Task item:
Transcribe the material verbatim, starting at its first line and stopping once the line containing "- Delete grocery item" has been given; no picture should appear.
*** Opening of Information given ***
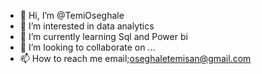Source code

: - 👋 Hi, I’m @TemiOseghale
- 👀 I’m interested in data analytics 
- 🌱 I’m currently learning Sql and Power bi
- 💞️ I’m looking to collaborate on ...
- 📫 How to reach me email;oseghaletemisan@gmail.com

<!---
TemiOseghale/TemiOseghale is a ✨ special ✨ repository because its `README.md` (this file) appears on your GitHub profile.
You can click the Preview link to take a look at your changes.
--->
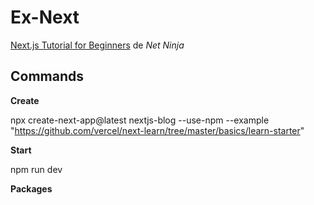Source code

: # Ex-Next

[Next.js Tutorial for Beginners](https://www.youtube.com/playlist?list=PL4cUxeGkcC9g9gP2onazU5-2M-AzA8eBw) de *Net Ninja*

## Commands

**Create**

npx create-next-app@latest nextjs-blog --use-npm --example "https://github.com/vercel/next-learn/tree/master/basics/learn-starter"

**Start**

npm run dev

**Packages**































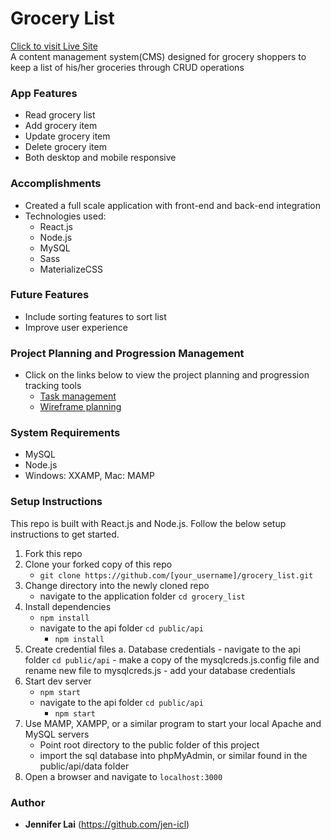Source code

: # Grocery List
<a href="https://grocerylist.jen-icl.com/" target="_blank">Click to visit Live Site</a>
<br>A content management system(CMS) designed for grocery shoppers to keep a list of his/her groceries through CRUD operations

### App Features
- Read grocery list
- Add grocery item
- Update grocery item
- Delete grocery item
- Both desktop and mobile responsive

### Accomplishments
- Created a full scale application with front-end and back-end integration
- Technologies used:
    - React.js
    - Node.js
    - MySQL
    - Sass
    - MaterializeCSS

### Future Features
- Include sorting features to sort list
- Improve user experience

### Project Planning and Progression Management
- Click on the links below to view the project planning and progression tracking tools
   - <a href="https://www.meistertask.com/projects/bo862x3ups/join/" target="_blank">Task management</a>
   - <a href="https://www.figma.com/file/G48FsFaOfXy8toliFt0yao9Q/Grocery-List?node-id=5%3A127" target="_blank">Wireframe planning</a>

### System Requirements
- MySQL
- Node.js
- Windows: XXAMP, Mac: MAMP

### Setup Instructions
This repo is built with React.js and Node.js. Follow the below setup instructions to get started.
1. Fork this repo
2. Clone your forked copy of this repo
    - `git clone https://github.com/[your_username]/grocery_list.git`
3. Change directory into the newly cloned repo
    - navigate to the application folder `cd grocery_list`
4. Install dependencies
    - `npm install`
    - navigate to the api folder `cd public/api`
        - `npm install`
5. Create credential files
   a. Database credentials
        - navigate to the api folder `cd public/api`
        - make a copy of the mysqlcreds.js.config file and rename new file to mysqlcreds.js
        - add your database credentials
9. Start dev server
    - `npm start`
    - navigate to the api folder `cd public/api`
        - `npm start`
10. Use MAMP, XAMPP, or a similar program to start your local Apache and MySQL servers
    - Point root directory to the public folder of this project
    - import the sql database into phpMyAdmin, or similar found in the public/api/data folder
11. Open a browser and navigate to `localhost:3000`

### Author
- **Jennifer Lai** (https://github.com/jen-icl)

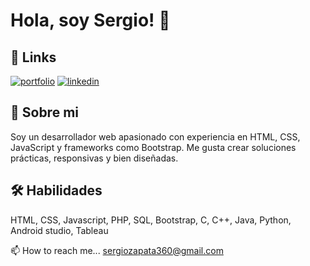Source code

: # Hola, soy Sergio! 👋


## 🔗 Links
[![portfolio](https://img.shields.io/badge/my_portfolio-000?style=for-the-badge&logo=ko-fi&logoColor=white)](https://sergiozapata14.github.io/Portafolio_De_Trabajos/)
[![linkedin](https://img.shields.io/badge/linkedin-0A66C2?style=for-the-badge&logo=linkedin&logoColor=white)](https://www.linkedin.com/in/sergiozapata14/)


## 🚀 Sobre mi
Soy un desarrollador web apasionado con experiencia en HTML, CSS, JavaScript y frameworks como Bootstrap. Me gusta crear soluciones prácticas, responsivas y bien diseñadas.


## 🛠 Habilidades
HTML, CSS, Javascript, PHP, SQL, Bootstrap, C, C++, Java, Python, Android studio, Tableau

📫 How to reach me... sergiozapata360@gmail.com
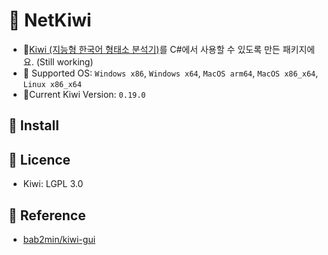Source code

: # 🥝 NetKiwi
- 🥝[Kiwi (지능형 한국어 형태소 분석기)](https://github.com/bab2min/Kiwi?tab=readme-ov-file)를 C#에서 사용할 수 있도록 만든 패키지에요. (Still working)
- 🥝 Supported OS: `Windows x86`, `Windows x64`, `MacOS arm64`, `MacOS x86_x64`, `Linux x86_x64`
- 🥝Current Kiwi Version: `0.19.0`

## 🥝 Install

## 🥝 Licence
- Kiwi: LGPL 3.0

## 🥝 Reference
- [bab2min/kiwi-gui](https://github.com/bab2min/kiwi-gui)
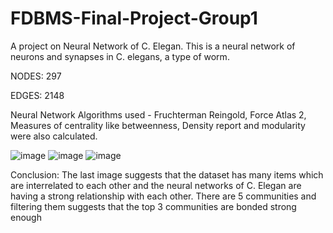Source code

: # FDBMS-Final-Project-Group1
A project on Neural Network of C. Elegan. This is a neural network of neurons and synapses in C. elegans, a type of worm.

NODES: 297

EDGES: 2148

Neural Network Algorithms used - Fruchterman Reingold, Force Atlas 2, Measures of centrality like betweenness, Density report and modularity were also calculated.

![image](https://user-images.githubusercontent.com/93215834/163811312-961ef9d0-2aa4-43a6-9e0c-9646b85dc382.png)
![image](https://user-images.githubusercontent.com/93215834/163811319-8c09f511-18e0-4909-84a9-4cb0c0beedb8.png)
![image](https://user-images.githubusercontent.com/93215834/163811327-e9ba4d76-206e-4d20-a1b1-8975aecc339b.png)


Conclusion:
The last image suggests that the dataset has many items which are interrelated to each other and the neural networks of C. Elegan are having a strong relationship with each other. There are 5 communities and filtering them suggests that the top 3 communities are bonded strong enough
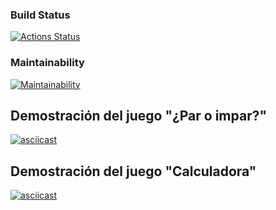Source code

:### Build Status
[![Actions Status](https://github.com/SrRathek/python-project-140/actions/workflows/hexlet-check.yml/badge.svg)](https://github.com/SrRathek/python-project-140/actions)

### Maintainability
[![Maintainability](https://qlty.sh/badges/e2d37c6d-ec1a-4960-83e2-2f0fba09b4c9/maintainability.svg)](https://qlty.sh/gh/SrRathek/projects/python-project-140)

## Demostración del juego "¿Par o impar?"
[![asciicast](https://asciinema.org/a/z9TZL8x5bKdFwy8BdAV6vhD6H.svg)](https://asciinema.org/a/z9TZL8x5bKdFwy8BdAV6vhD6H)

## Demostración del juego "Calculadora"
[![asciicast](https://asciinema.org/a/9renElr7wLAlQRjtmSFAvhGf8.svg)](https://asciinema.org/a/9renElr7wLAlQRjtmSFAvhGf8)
*** Close of Information given ***
Response:
Source code

: - 👋 Hi, I’m @TemiOseghale
- 👀 I’m interested in data analytics 
- 🌱 I’m currently learning Sql and Power bi
- 💞️ I’m looking to collaborate on ...
- 📫 How to reach me email;oseghaletemisan@gmail.com

<!---
TemiOseghale/TemiOseghale is a ✨ special ✨ repository because its `README.md` (this file) appears on your GitHub profile.
You can click the Preview link to take a look at your changes.
--->
Source code

: # Ex-Next

[Next.js Tutorial for Beginners](https://www.youtube.com/playlist?list=PL4cUxeGkcC9g9gP2onazU5-2M-AzA8eBw) de *Net Ninja*

## Commands

**Create**

npx create-next-app@latest nextjs-blog --use-npm --example "https://github.com/vercel/next-learn/tree/master/basics/learn-starter"

**Start**

npm run dev

**Packages**































Source code

: # Grocery List
<a href="https://grocerylist.jen-icl.com/" target="_blank">Click to visit Live Site</a>
<br>A content management system(CMS) designed for grocery shoppers to keep a list of his/her groceries through CRUD operations

### App Features
- Read grocery list
- Add grocery item
- Update grocery item
- Delete grocery item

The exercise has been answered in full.